I have migrated Teradata tables' data into hive .

Now I have to build summary tables on top of imported data. Summary table needs to be built from five source tables

If I go with joins I'll need to join five tables is it possible in hive ? or should I break the query in five parts? what should be advisable approach for this problem?

Please suggest

Answer

StephenBoesch picture StephenBoesch · Mar 13, 2015

Five way joins in hive are of course possible and also (naturally) likely slow to very slow.

You should consider co-partitioning the tables on

  • identical partition columns
  • identical number of partitions

Other options include hints. For example consider if one of the tables were large and the others small. You may then be able to use streamtble hint

Assuming a is large:

SELECT /*+ STREAMTABLE(a) */ a.val, b.val, c.val, d.val, e.val 
FROM a JOIN b ON (a.key = b.key1) JOIN c ON (c.key = b.key1) join d on (d.key = c.key) join e on (e.key = d.key)

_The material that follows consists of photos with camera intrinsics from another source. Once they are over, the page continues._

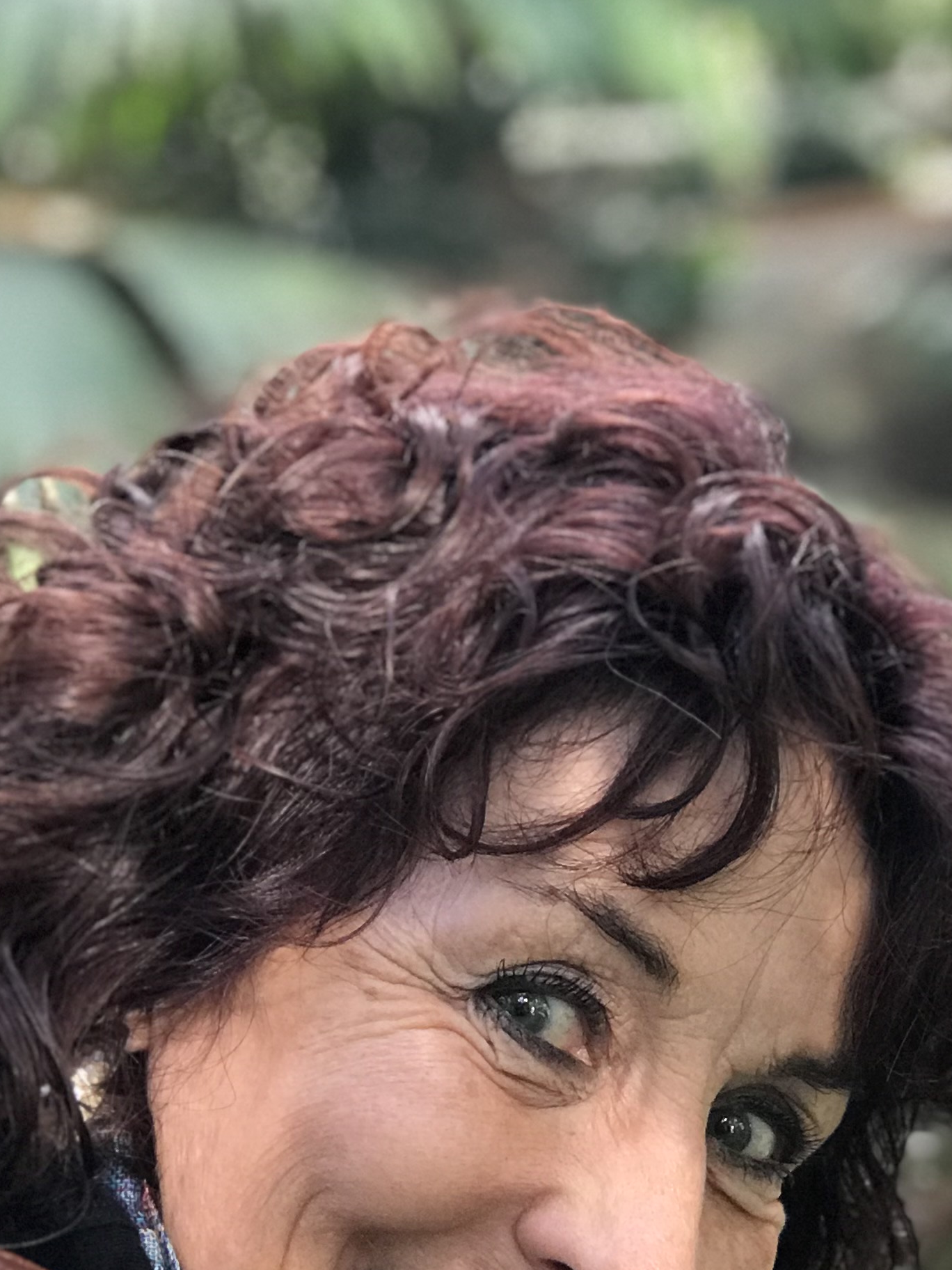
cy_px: 986
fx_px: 4620
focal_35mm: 126
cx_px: 534
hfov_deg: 11.8
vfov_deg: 15.6
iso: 160
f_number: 2.8
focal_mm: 6.6
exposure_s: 1/120
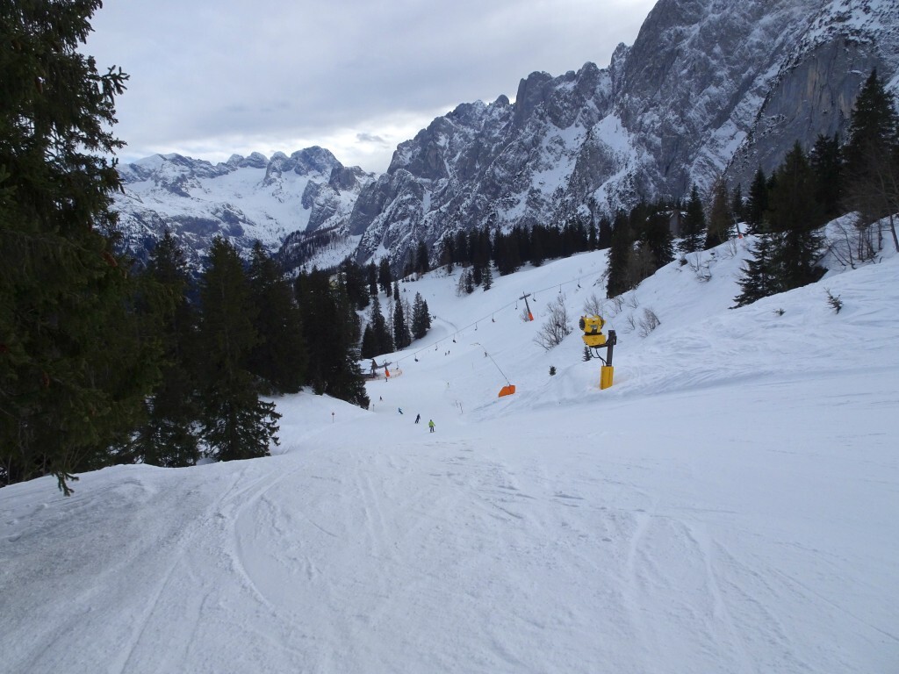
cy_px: 337
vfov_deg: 56.8
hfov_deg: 71.6
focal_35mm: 24
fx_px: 623
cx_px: 450
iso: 80
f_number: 3.5
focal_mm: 4.1
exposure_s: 1/1000
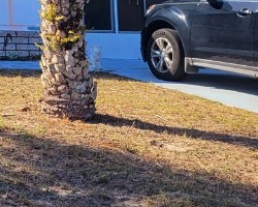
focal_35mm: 104
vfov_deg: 14.2
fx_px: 794
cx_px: -186
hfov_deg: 16.0
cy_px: -70
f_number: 1.8
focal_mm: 5.4
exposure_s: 1/1111
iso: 40
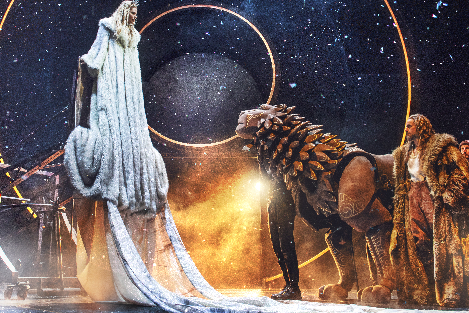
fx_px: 469
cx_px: 214
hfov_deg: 53.0
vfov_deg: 36.5
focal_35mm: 36
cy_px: 101
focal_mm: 24
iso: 800
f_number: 4
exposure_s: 1/125
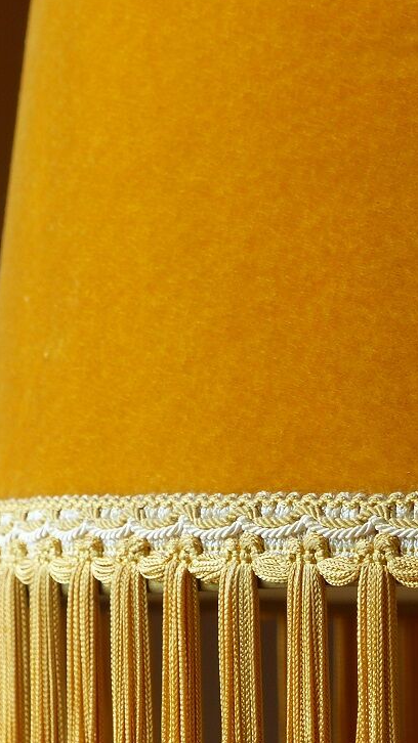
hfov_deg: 2.3
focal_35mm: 517
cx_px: 325
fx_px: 10194
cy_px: 302
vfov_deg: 4.2
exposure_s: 1/125
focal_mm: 58.2
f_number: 4
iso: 100
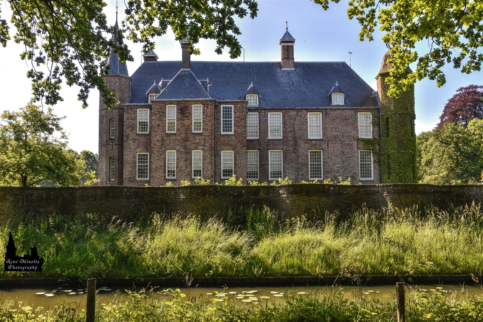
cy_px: 161
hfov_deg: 57.2
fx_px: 443
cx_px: 242
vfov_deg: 40.0
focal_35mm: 33
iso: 200
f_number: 8
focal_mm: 22
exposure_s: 1/200
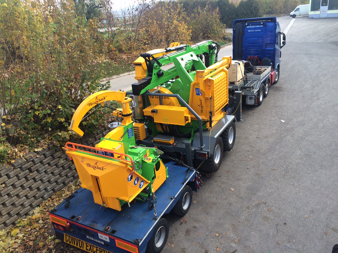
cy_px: 126
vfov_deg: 48.2
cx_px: 169
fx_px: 283
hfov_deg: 61.7
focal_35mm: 29
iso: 32
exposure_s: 1/161
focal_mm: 4.15
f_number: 2.2
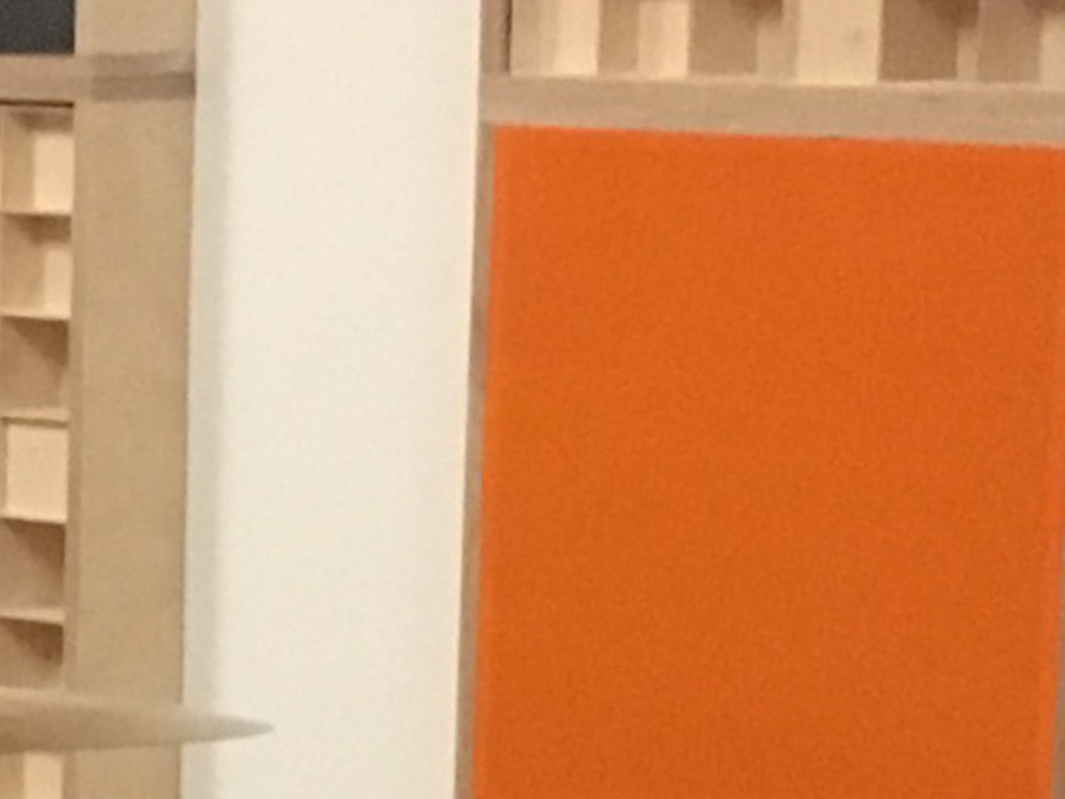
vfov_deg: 8.0
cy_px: 942
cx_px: -684
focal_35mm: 185
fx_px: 5692
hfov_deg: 10.2
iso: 320
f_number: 2.2
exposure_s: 1/17
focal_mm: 4.15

Adapted from : https://cwiki.apache.org/confluence/display/Hive/LanguageManual+Joins :

All five tables are joined in a single map/reduce job and the values for a particular value of the key for tables b, c,d, and e are buffered in the memory in the reducers. Then for each row retrieved from a, the join is computed with the buffered rows. If the STREAMTABLE hint is omitted, Hive streams the rightmost table in the join.

Another hint is the mapjoin that is useful to cache small tables in memory.

Assuming a is large and b,c,d,e are small enough to fit in memory of each mapper:

 SELECT /*+ MAPJOIN(b,c,d,e) */  a.val, b.val, c.val, d.val, e.val 
 FROM a JOIN b ON (a.key = b.key1) JOIN c ON (c.key = b.key1) 
 join d on (d.key = c.key) join e on (e.key = d.key)